Saumon, (Epicier.) est un vase oblong, terminé aux deux bouts par deux especes d’ouïes de saumon, ce qui lui a donné le nom de saumon ; les Epiciers s’en servent pour fondre la cire de leurs bougies. Voyez les Pl.

Saumon, terme de Plombier, est une espece de bloc ou masse de plomb, qui n’a encore reçu d’autre façon que celle qu’on lui a donnée par la fonte en sortant de la mine ; on l’appelle aussi navettes.

SAUMONÉ, adj. (Gram.) perche qui a la chair rouge en-dedans comme le saumon ; on dit une truite saumonée.

SAUMUR, (Géog. mod.) ville de France en Anjou, dans le Saumurois, sur le bord méridional de la Loire, qu’on y traverse sur un pont de bois, & qui est un passage important, à 10 lieues au sud-est d’Angers, à 16 au sud-ouest de Tours, & à 66 de Paris. Long. suivant Cassini, 17d. 25′. lat. 47d. 15′. 12″.

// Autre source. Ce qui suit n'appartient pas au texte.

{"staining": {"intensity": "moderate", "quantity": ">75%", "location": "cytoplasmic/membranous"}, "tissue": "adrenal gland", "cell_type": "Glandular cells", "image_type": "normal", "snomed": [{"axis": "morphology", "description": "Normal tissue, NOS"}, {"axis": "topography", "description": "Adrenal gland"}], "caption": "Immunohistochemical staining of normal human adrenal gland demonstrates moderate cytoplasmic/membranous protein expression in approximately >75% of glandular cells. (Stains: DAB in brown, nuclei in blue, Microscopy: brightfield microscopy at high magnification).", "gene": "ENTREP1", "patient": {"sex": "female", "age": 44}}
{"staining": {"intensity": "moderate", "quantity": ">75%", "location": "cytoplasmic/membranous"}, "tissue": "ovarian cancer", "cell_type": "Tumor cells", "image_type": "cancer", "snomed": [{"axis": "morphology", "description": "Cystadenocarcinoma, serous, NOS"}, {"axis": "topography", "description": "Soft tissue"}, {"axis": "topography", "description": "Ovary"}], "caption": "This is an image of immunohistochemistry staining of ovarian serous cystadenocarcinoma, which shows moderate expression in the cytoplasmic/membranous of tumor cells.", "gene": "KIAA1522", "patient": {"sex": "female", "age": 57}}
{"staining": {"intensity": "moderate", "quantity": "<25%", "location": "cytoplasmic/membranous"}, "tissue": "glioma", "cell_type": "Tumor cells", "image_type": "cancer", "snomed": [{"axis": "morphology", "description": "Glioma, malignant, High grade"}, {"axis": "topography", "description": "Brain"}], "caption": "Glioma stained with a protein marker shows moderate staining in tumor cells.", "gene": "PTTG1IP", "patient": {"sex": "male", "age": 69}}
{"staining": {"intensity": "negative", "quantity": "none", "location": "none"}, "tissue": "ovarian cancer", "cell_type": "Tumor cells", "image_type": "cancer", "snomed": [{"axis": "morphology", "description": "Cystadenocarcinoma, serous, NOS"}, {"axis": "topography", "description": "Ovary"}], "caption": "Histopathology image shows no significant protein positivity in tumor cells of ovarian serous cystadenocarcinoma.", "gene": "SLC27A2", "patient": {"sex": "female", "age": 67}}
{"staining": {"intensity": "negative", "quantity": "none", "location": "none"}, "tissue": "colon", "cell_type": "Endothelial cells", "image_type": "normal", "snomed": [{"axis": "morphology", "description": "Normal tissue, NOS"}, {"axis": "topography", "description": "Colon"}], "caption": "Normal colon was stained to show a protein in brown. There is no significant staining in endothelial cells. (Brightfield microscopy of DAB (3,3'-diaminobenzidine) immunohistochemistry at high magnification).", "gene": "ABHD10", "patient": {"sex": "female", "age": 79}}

Saumur étoit autrefois situé sur la riviere de Vienne, qui se jettoit dans la Loire, un peu au-dessus de Saint-Maur. M. de Valois ne donne à cette ville que cinq ou six cens ans d’antiquité ; mais Ménage a prétendu prouver par plusieurs témoignages, qu’elle existoit déjà dès l’an 400, & que pour-lors elle ne consistoit à la vérité que dans le château & dans la rue qui est au-dessus.

L’an 775, Pepin, pere de Charlemagne, fonda à Saumur une église sous l’invocation de saint Jean-Baptiste, laquelle fut ensuite achevée par Pepin, roi d’Aquitaine, son petit-fils, qui y mit des prétendues reliques de saint Jean ; & c’est de cette ancienne église de Saumur, que Saumur est appellée dans quelques chartes Joannisvilla. L’ancien château de Saumur étoit nommé Truncus, le Tronc ; mais il n’étoit pas dans le lieu où est le château d’aujourd’hui.

Foulques de Nere, comte d’Anjou, se rendit maître de cette place en 1026, & l’unit au domaine d’Anjou dont elle fait encore une partie. Elle fut engagée en 1549, à François de Lorraine, duc de Guise, des mains duquel Charles IX. la retira en 1570, moyennant la somme de 64991 livres.

Il y a aujourd’hui à Saumur sénéchaussée, élection, prevôté, grenier à sel, maréchaussée, trois paroisses, quelques couvens, un college dirigé par les peres de l’Oratoire, un gouverneur de la ville, & un lieutenant de roi du château, avec une garnison de cinquante hommes.

L’église de Notre-Dame des Ardillers, & celle de Notre-Dame de Nantillé, sont en grande réputation dans le pays. On voit dans la nef de cette derniere église un tombeau de pierre, sur lequel est couchée la figure d’une femme qui tient deux enfans entre ses bras ; c’est le tombeau de Thiephaine la Magine, nourrice de Marie d’Anjou, née en 1404, & de René, duc d’Anjou, roi de Sicile, qui naquit en 1408. Thiephaine mourut en 1458, & son épitaphe qui est fort plaisante, a été gravée sur son tombeau.

Le château étoit déjà fort dans le dixieme siecle, lorsque Gibaud, comte de Blois, y établit les moines de S. Florent, chassés de leur monastere. Du tems des guerres civiles, Henri IV. étant roi de Navarre, & venant au secours d’Henri III. opprimé par les ligueurs, voulut qu’on lui donnât pour sa sureté Saumur & son château, où il établit pour gouverneur en chef Duplessis-Mornay ; cet homme célebre fit fleurir le calvinisme à Saumur, & y forma une académie de toutes les sciences.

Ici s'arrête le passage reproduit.